ROME – Charlie Gard and Alfie Evans, two infants with degenerative diseases who died once life support was withdrawn, became global cause célèbres largely due to outspoken parents raising their voice for what they perceived as the best interest of their child, demanding that every possible avenue be explored to save their lives.
But a conference in Rome on Wednesday attempted to highlight the best medical and ethical practices in such cases, in order to allow infants to speak for themselves.
Pediatricians, medical researchers and health experts suggested that being able to evaluate the pain a child is feeling may provide an essential tool to delivering the best possible care.
“In the case of Charley and Alfie, the child was suspended between a desire to live – represented by their families – and a technical and scientific prospective that puts an emphasis on the uselessness of treatment,” said Paola Binetti, a neuropsychiatrist and Italian Senator.
“This focus on the sustainability of treatment,” she added, can obscure another and even more important theme: The suffering of the child.
The conference was titled, “When Pain becomes the Voice of the Child: Interpreting the Suffering of the Child to Protect its Life and Dignity,” and it took place at the Institute of Santa Maria in Aquiro in Rome Feb. 13. It was organized by the Italian association “Science&Life,” a group aimed at encouraging pro-life debates.
According to Italian neonatologist Carlo Bellieni, professor of neonatal therapy at the University of Siena, there’s a disconnect between the treatment of infants, especially when born premature, and the treatment of older children capable of expressing their will. His research attempts to remove infants from being caught between the desires of others.
“The ethical criteria used to revive an infant are much less evident than in the treatment of older children,” Bellieni said.
In a study he conducted examining the cases of dozens of infants and medical personnel, doctors in Italy are less likely to reanimate an infant born prematurely at 24 weeks than a child who had already spent time living and growing at home.

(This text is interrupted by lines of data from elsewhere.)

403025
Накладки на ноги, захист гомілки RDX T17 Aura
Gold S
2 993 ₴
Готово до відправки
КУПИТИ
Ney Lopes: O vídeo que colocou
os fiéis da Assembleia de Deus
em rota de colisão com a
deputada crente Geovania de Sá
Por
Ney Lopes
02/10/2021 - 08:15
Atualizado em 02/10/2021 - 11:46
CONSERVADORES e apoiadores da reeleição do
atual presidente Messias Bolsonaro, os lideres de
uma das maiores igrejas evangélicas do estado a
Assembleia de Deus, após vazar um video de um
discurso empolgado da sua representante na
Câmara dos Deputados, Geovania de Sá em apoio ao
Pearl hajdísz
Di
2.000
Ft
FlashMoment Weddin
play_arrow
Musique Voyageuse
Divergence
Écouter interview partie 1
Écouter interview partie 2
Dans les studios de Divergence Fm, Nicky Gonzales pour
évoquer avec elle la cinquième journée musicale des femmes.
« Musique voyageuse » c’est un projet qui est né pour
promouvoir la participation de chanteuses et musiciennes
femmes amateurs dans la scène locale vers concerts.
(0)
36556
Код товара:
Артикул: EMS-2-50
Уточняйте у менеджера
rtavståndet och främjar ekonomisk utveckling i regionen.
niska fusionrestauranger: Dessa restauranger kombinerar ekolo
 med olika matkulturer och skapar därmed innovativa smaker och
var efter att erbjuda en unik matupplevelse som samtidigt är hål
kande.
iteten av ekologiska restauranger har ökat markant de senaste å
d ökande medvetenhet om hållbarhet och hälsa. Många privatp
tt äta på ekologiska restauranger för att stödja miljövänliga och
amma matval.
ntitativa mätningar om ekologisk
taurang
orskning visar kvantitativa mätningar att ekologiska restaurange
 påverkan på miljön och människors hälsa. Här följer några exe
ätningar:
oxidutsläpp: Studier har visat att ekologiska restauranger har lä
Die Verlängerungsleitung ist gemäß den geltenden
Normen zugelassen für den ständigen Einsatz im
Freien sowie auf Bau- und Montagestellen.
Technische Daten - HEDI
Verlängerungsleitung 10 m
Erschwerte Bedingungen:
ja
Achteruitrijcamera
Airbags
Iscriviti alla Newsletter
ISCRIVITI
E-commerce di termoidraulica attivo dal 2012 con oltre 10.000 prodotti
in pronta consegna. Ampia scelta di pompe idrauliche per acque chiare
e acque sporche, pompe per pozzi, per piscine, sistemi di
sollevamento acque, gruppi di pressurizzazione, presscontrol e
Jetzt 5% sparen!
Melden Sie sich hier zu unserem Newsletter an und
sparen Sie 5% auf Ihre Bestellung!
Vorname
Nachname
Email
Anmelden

“The considerations for the reanimation of a premature child tend to be more statistical and based on the probability that he will survive and not have a serious disability,” he said.
It’s difficult, the doctor acknowledged, to determine what an infant is feeling because not only do children at that age cry all the time, but it’s also difficult to know why since they’re unable to voice their opinions.
“Let’s let the child speak,” Bellieni said, presenting studies and technologies that allow doctors to determine the pain a patient is feeling starting from stress levels and cries. Such findings become, he said, a compass pointing to better treatment.
“When pain tolerance levels escalate, it’s appropriate to desist from invasive treatments,” he said, and “if pain tolerance levels remain stable it opens the door to further care and treatment.”
Bioethicist Maria Teresa Iannone presented cases of parents who struggle to put the best interests of their children ahead of their own self-interest or cultural background.
Other experts said that sometimes it’s the state that overrides the life and wellbeing of the infant. Citing the British court that decided the Charlie Gard case, Alberto Villani, head physician at the papal-sponsored Pediatric Hospital Bambino Gesù, said questions regarding budgetary concerns were a determining factor in the decision.
“In the United Kingdom, the health system is collapsing,” he said, adding that financial considerations should not impact the treatment of a patient.
Bambino Gesù offered to treat both Gard and Evans. Pope Francis also has often spoken against euthanasia and insisted on the importance of protecting life from conception to natural death.
“We know well that the threshold for the fundamental respect of human life is today violated in brutal ways, not only by individual behaviors but also by the effect of structural choices and assets,” the pope wrote in a Jan. 15 letter to the Pontifical Academy for Life.
“The organization of profit and the rate of technological development offer unprecedented possibilities to influence biomedical research, educational focus, the selection of needs, the human quality of connections,” Francis wrote.
The moderator of the event, Alberto Gambino, a lawyer and president of Science&Life, expressed hope that by evaluating pain tolerance levels of children – including those still in the womb – they will not be subject to the “evanescent” decisions of judges or “efficiency-based approaches.”
“Pain treatment is not only an ethical duty,” Iannone concluded, “but also an example of good clinical practice that keeps up with the times.”